Its examination shows that borrowers in Roscommon, Cavan and Longford have default rates above 6 per cent, more than twice the level in Dublin and Cork. A further breakdown of “benchmark loans” – safer PAYE owner-occupiers not on interest-only loans – shows mortgages in Cavan, Longford and Carlow having the highest levels of default at over 4 per cent.

Moody’s assistant vice president and author of the report Anthony Parry says the severe downturn in the economy “will leave a lasting legacy on the performance of residential mortgage loans”. He believes more than half of Irish mortgages will enter negative equity.

While loans with a higher loan to value (LTV) have not shown greater vulnerability to date, Moody’s believes default rates could still rise in this area.

“Borrowers with higher LTV ratios who are now in negative equity will inevitably emerge with the highest default rates,” said Mr Parry

Moody’s is also worried higher interest rates in the medium term “could lead to further delinquencies, especially since a significant portion of loans are susceptible to interest rate shocks”.
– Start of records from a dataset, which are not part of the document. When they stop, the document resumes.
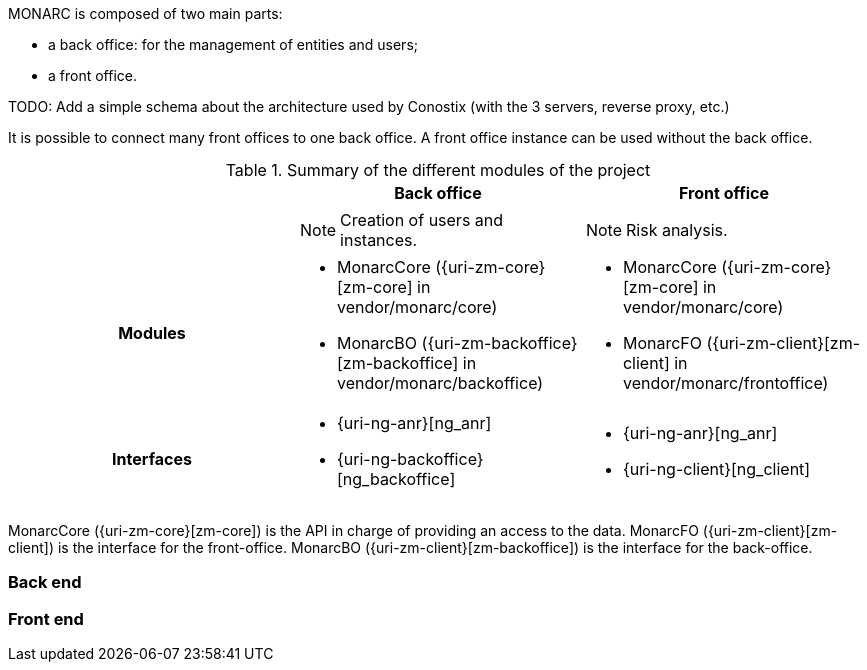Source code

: MONARC is composed of two main parts:

* a back office: for the management of entities and users;
* a front office.


====
TODO: Add a simple schema about the architecture used by Conostix (with the 3 servers,
reverse proxy, etc.)
====

It is possible to connect many front offices to one back office.
A front office instance can be used without the back office.


.Summary of the different modules of the project
[cols="h,a,a"]
|===
|| Back office | Front office

|
| NOTE: Creation of users and instances.
| NOTE: Risk analysis.

| Modules
| * MonarcCore ({uri-zm-core}[zm-core] in vendor/monarc/core)
  * MonarcBO ({uri-zm-backoffice}[zm-backoffice] in vendor/monarc/backoffice)
| * MonarcCore ({uri-zm-core}[zm-core] in vendor/monarc/core)
  * MonarcFO ({uri-zm-client}[zm-client] in vendor/monarc/frontoffice)

| Interfaces
| * {uri-ng-anr}[ng_anr]
  * {uri-ng-backoffice}[ng_backoffice]
| * {uri-ng-anr}[ng_anr]
  * {uri-ng-client}[ng_client]
|===



MonarcCore ({uri-zm-core}[zm-core]) is the API in charge of providing an access
to the data.
MonarcFO ({uri-zm-client}[zm-client]) is the interface for the front-office.
MonarcBO ({uri-zm-client}[zm-backoffice]) is the interface for the back-office.

=== Back end

=== Front end

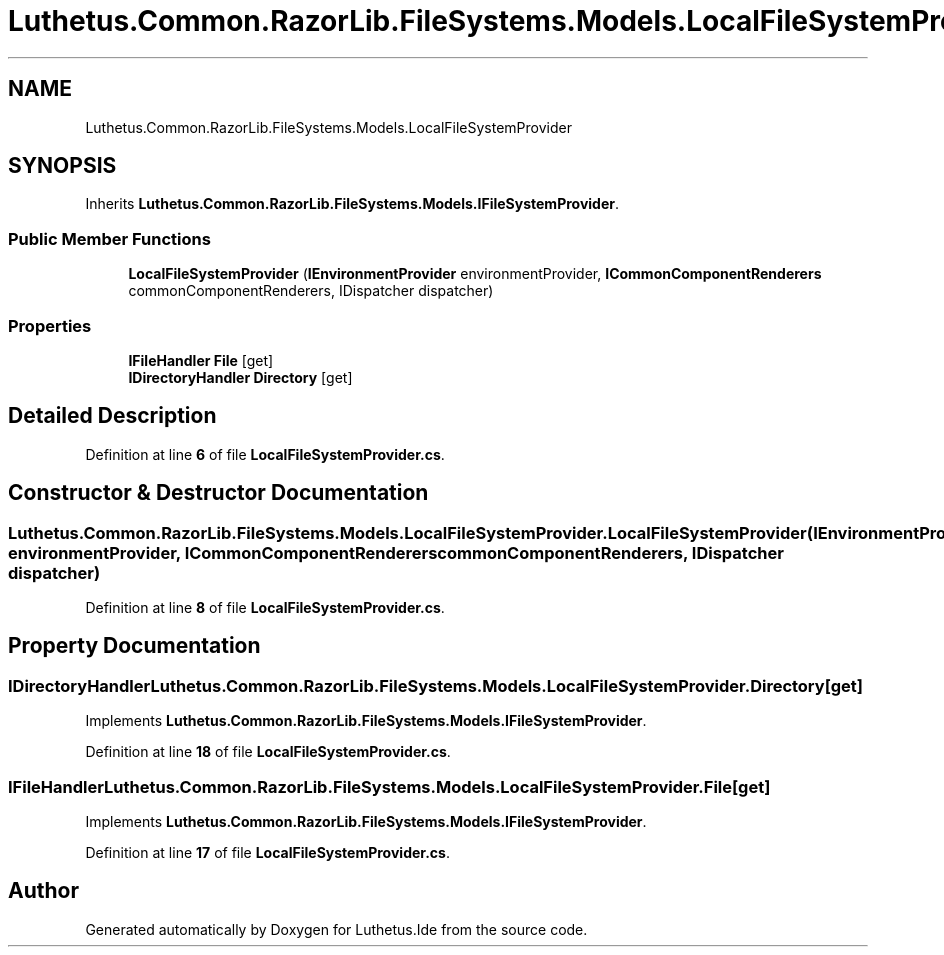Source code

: .TH "Luthetus.Common.RazorLib.FileSystems.Models.LocalFileSystemProvider" 3 "Version 1.0.0" "Luthetus.Ide" \" -*- nroff -*-
.ad l
.nh
.SH NAME
Luthetus.Common.RazorLib.FileSystems.Models.LocalFileSystemProvider
.SH SYNOPSIS
.br
.PP
.PP
Inherits \fBLuthetus\&.Common\&.RazorLib\&.FileSystems\&.Models\&.IFileSystemProvider\fP\&.
.SS "Public Member Functions"

.in +1c
.ti -1c
.RI "\fBLocalFileSystemProvider\fP (\fBIEnvironmentProvider\fP environmentProvider, \fBICommonComponentRenderers\fP commonComponentRenderers, IDispatcher dispatcher)"
.br
.in -1c
.SS "Properties"

.in +1c
.ti -1c
.RI "\fBIFileHandler\fP \fBFile\fP\fR [get]\fP"
.br
.ti -1c
.RI "\fBIDirectoryHandler\fP \fBDirectory\fP\fR [get]\fP"
.br
.in -1c
.SH "Detailed Description"
.PP 
Definition at line \fB6\fP of file \fBLocalFileSystemProvider\&.cs\fP\&.
.SH "Constructor & Destructor Documentation"
.PP 
.SS "Luthetus\&.Common\&.RazorLib\&.FileSystems\&.Models\&.LocalFileSystemProvider\&.LocalFileSystemProvider (\fBIEnvironmentProvider\fP environmentProvider, \fBICommonComponentRenderers\fP commonComponentRenderers, IDispatcher dispatcher)"

.PP
Definition at line \fB8\fP of file \fBLocalFileSystemProvider\&.cs\fP\&.
.SH "Property Documentation"
.PP 
.SS "\fBIDirectoryHandler\fP Luthetus\&.Common\&.RazorLib\&.FileSystems\&.Models\&.LocalFileSystemProvider\&.Directory\fR [get]\fP"

.PP
Implements \fBLuthetus\&.Common\&.RazorLib\&.FileSystems\&.Models\&.IFileSystemProvider\fP\&.
.PP
Definition at line \fB18\fP of file \fBLocalFileSystemProvider\&.cs\fP\&.
.SS "\fBIFileHandler\fP Luthetus\&.Common\&.RazorLib\&.FileSystems\&.Models\&.LocalFileSystemProvider\&.File\fR [get]\fP"

.PP
Implements \fBLuthetus\&.Common\&.RazorLib\&.FileSystems\&.Models\&.IFileSystemProvider\fP\&.
.PP
Definition at line \fB17\fP of file \fBLocalFileSystemProvider\&.cs\fP\&.

.SH "Author"
.PP 
Generated automatically by Doxygen for Luthetus\&.Ide from the source code\&.

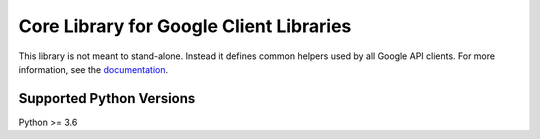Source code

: Core Library for Google Client Libraries
========================================

|pypi| |versions| 

This library is not meant to stand-alone. Instead it defines
common helpers used by all Google API clients. For more information, see the
`documentation`_.

.. |pypi| image:: https://img.shields.io/pypi/v/google-api_core.svg
   :target: https://pypi.org/project/google-api_core/
.. |versions| image:: https://img.shields.io/pypi/pyversions/google-api_core.svg
   :target: https://pypi.org/project/google-api_core/
.. _documentation: https://googleapis.dev/python/google-api-core/latest


Supported Python Versions
-------------------------
Python >= 3.6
While mortgage defaults among the self-employed are running at twice or three times the rate of the PAYE sector, the report says recent increases in unemployment are likely to have a greater impact on those in the PAYE sector. It points to borrowers with a history of previous arrears, remortgaged loans, interest-only loans, mortgages taken out at the peak of the market and larger loans as other risk factors.